> _Görev listesi_:
- a) Arzu Çerkezoğlu söyleşisini iki cümleyle özetler misin?
- b) Arzu Çerkezoğlu söyleşisinden "DİSK Başkanı Arzu" sözlerinden "bir araya geldik." sözlerine kadar olan kısmı aynen alıntılar mısın?
- c) Arzu Çerkezoğlu söyleşisini kaldığı yerden sürdürür müsün?

> _Verilen metin_:

****************************************

'Tek adam rejimine işçilerin onay vermesi mümkün değil'

Abone ol

DİSK’İn ilk kadın Başkanı Dr. Arzu Çerkezoğlu Sözcü’den Mehtap Özcan Ertürk'e konuştu.

DİSK Başkanı Arzu Çerkezoğlu OHAL ile baskının arttığını belirterek, “Demokrasinin olmadığı yerde emeğin hakları olmaz. Tek adam rejimine işçilerin onay vermesi mümkün değil” dedi.

Türkiye'nin 12 Eylül karanlığından çıkış döneminde tıp öğrencisi olan Arzu Çerkezoğlu, aktif olarak yer aldığı gençlik hareketinden gelen deneyimlerini genç bir hekim olarak sendikal mücadeleye taşıdı. Çerkezoğlu, bugün ilk kadın başkan olarak DİSK'in tarihine geçti.

Her 100 işçiden sadece 10'unun sendikalı olduğu, grev hakkı başta olmak üzere tüm sendikal hakların gasp edildiği ve kadınların erkeklere oranla daha düşük ücretle güvencesiz çalışmaya mahkum edildiği bir mücadelenin içerisinde Türkiye'nin en önemli sendikal hareketinin yönetimi ona emanet… Patoloji uzmanı bir doktor olan Arzu Çerkezoğlu ile DİSK Genel Merkezi'nde bir araya geldik.

– DİSK'in kurulduğu 1967'den bu yana seçilen ilk kadın başkan olarak erkek egemen bir yapıya sahip olan örgütlenmenin başına geçtiniz. Düşüncelerinizi öğrenebilir miyiz?

– Hem dünyada hem Türkiye'de siyasi iktidarın kadınlara bakış açısının da etkisiyle, kadınların toplumsal yaşamın tümünden dışlandığı ve ikinci sınıf görüldüğü yaklaşımlar hakim. Bu yaklaşımların sonucunda Türkiye'de kadın hareketi son yıllarda siyasi iktidara geri adım attıran örgütlenmenin başında geliyor. Dolayısıyla DİSK Başkanlığı'nı bir kadın olarak üstlenmem de bizler için bir kazanım. Genel başkanlık. DİSK'in her kademesindeki görevler gibi onurlu. Kemal Türkler'in, Abdullah Baştürk'ün emanetini taşımak çok onurlu bir görev.

****************************************

> _Sağlanan materyal_:
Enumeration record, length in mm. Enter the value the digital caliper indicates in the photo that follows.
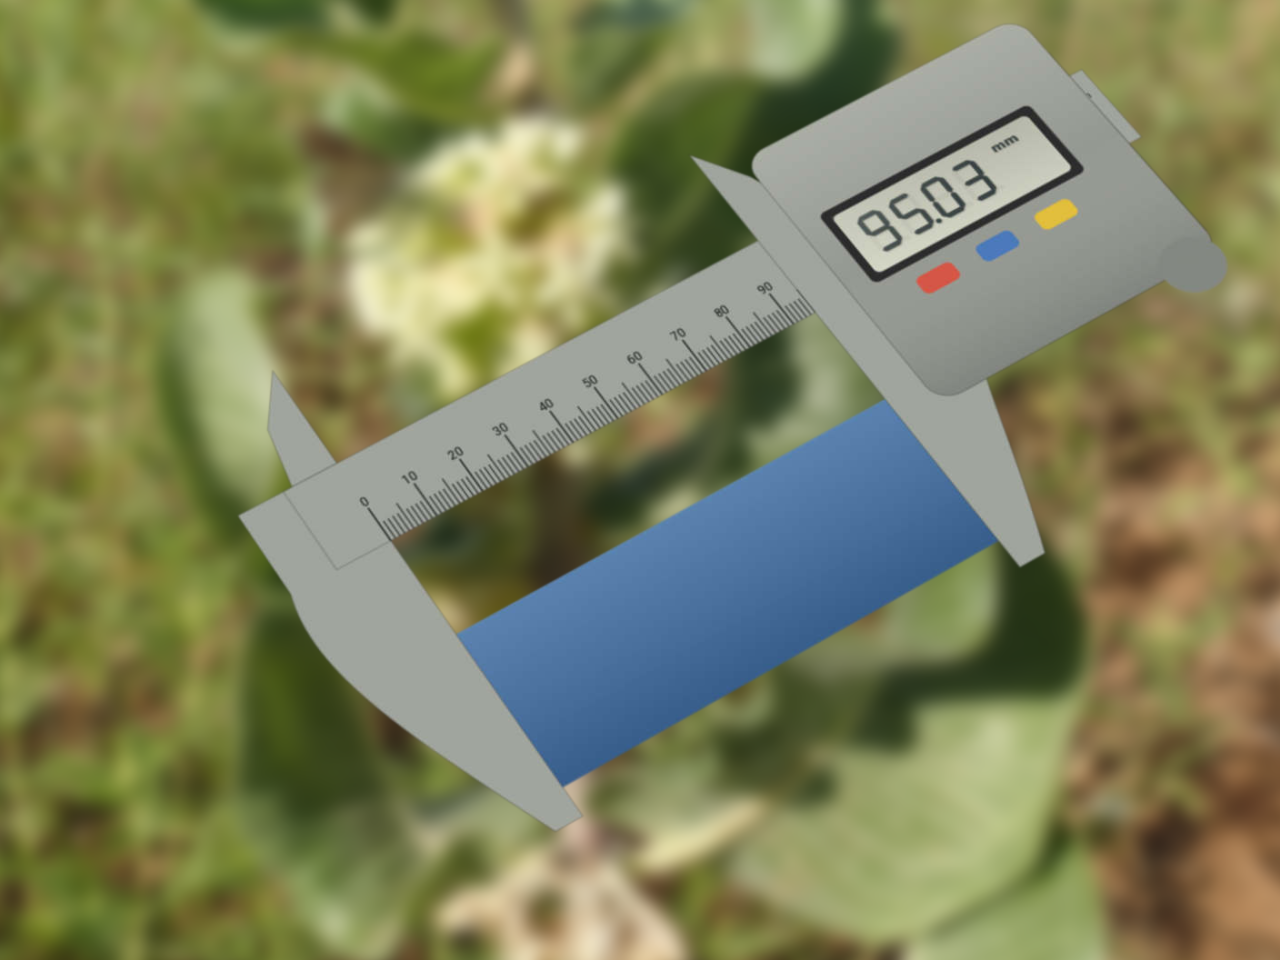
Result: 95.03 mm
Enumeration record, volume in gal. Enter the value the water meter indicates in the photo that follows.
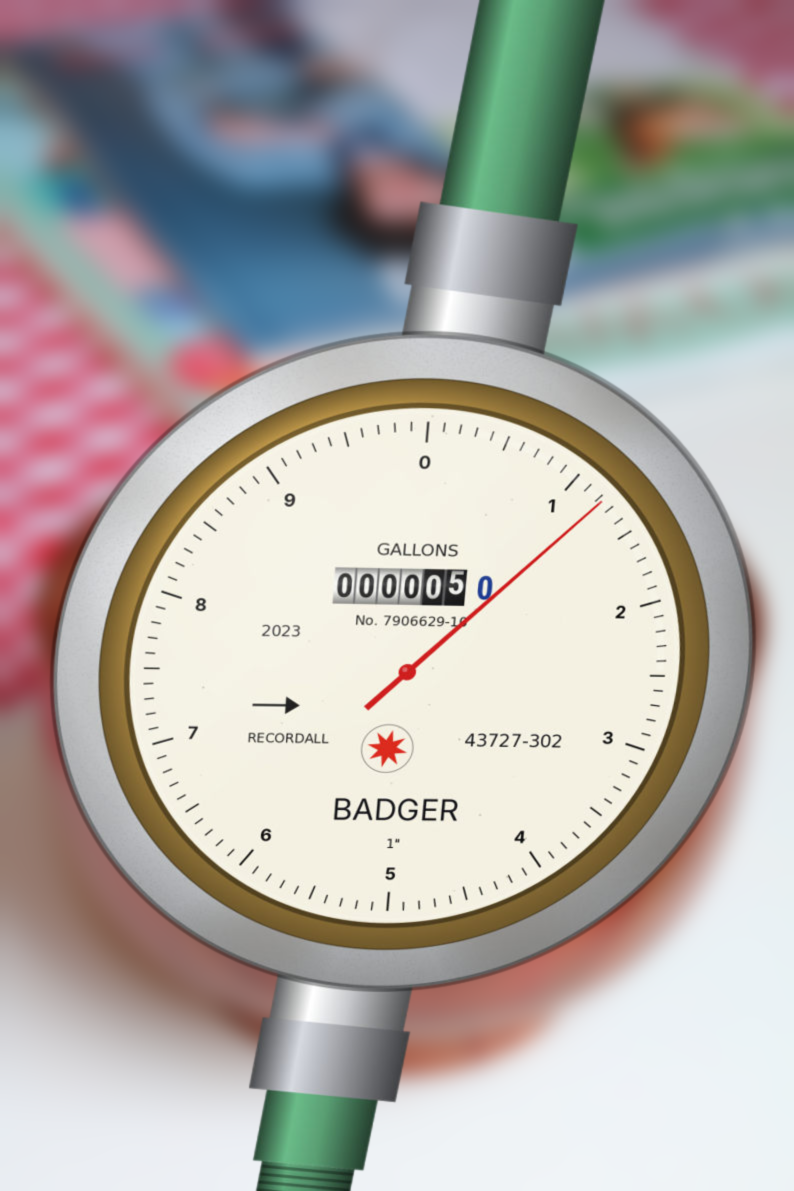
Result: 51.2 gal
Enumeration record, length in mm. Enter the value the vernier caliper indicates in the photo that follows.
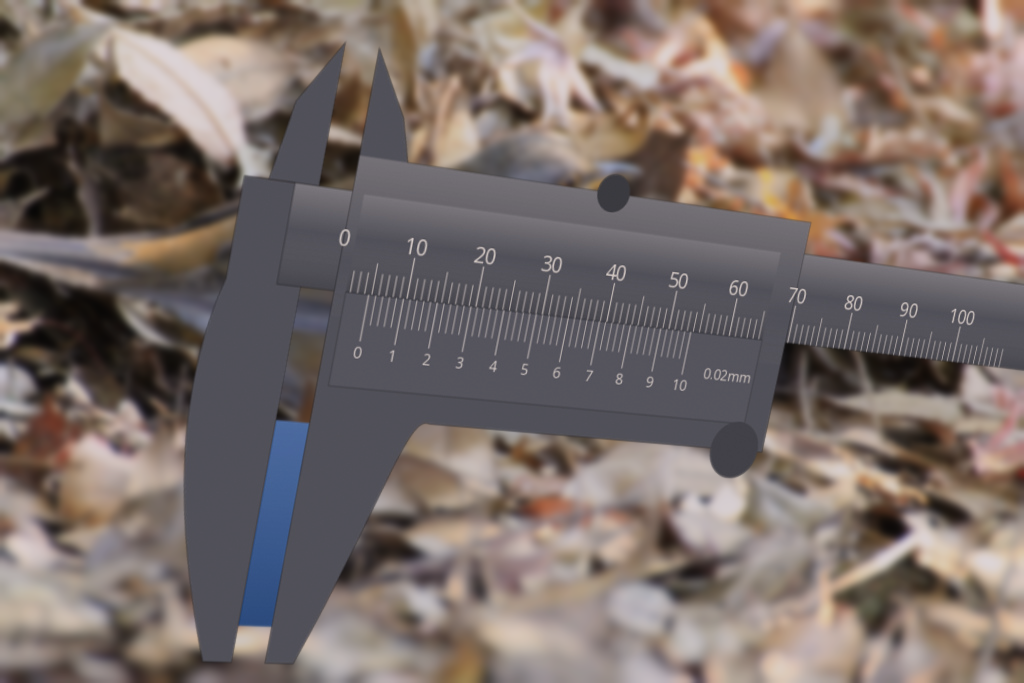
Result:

****************************************

> _Görev yanıtları_:
- a) DİSK'in ilk kadın başkanı Arzu Çerkezoğlu, OHAL ile baskının arttığını söyleyerek demokrasinin olmadığı yerde emeğin haklarının olmayacağını ve işçilerin tek adam rejimine onay vermesinin mümkün olmadığını belirtiyor. Patoloji uzmanı bir doktor olan Çerkezoğlu, DİSK Başkanlığı'nı bir kadın olarak üstlenmesini bir kazanım, Kemal Türkler'in ve Abdullah Baştürk'ün emanetini taşımayı da çok onurlu bir görev olarak görüyor.

- b)
DİSK Başkanı Arzu Çerkezoğlu OHAL ile baskının arttığını belirterek, “Demokrasinin olmadığı yerde emeğin hakları olmaz. Tek adam rejimine işçilerin onay vermesi mümkün değil” dedi.

Türkiye'nin 12 Eylül karanlığından çıkış döneminde tıp öğrencisi olan Arzu Çerkezoğlu, aktif olarak yer aldığı gençlik hareketinden gelen deneyimlerini genç bir hekim olarak sendikal mücadeleye taşıdı. Çerkezoğlu, bugün ilk kadın başkan olarak DİSK'in tarihine geçti.

Her 100 işçiden sadece 10'unun sendikalı olduğu, grev hakkı başta olmak üzere tüm sendikal hakların gasp edildiği ve kadınların erkeklere oranla daha düşük ücretle güvencesiz çalışmaya mahkum edildiği bir mücadelenin içerisinde Türkiye'nin en önemli sendikal hareketinin yönetimi ona emanet… Patoloji uzmanı bir doktor olan Arzu Çerkezoğlu ile DİSK Genel Merkezi'nde bir araya geldik.

- c)
– Türkiye, 24 Haziran'da seçimler için sandık başına gidiyor. İşçi sınıfı seçim beyannamelerinde ortaya konan vaatleri inandırıcı buluyor mu? İşçilerin seçimlere ilişkin tutumu ne olacak?

– İşçi sınıfı siyasi partilerin vaatlerine bugüne kadar yaşadığımız tablonun içinden ve gerçekliğinden bakıyor. 16 yıl sonunda bu karanlık tablonun sorumlularına artık dur denilmesi gerektiğini söylüyoruz. 20 Temmuz 2016'dan bu yana yaşanan OHAL ile birlikte daha da ağırlaşan bir baskı dönemini yaşıyoruz. Bir yere imza atmaktan tutun bir basın açıklaması yapmaya, meydanlara çıkmaya kadar her türlü hak aramanın zorlaştırıldığı bir siyasal iklim var. Ve biz DİSK olarak hep şunu söylüyoruz: Demokrasi işçinin ekmeğidir. Demokrasinin olmadığı yerde emeğin hakları olmaz. Bir tek adam rejimine işçilerin onay vermesi mümkün değil. Bu nedenle 24 Haziran seçimlerinde emekten, demokrasiden, barıştan, kardeşlikten yana olan siyasi partilere ve adaylara oy verilmesi gerektiğini söylüyoruz.

PATRONUN İSTEDİĞİ OLUYOR

– Çalışanlar AKP döneminde neler kaybetti? Nasıl mücadele etti?

– 16 yıldır bu ülkeyi Adalet ve Kalkınma Partisi (AKP) yönetiyor. Tüm öncelikler çalışanların değil, patronların istekleri üzerinden şekilleniyor. Bunu TOBB Başkanı Rifat Bey (Hisarcıklıoğlu) çok açık söyledi. “İşçi sağlığı ve iş güvenliği alanı çok maliyetliydi, hükümetten bazı düzenlemeler istedik, yaptılar. İş davalarının yüzde 99'unu işçiler kazanıyordu, bu bize çok büyük bir yük getiriyordu, hükümetten istedik, aracılık sistemini getirdi” dedi. Aslında sermaye temsilcilerinin söyledikleri, durumu açık bir biçimde ifade ediyor.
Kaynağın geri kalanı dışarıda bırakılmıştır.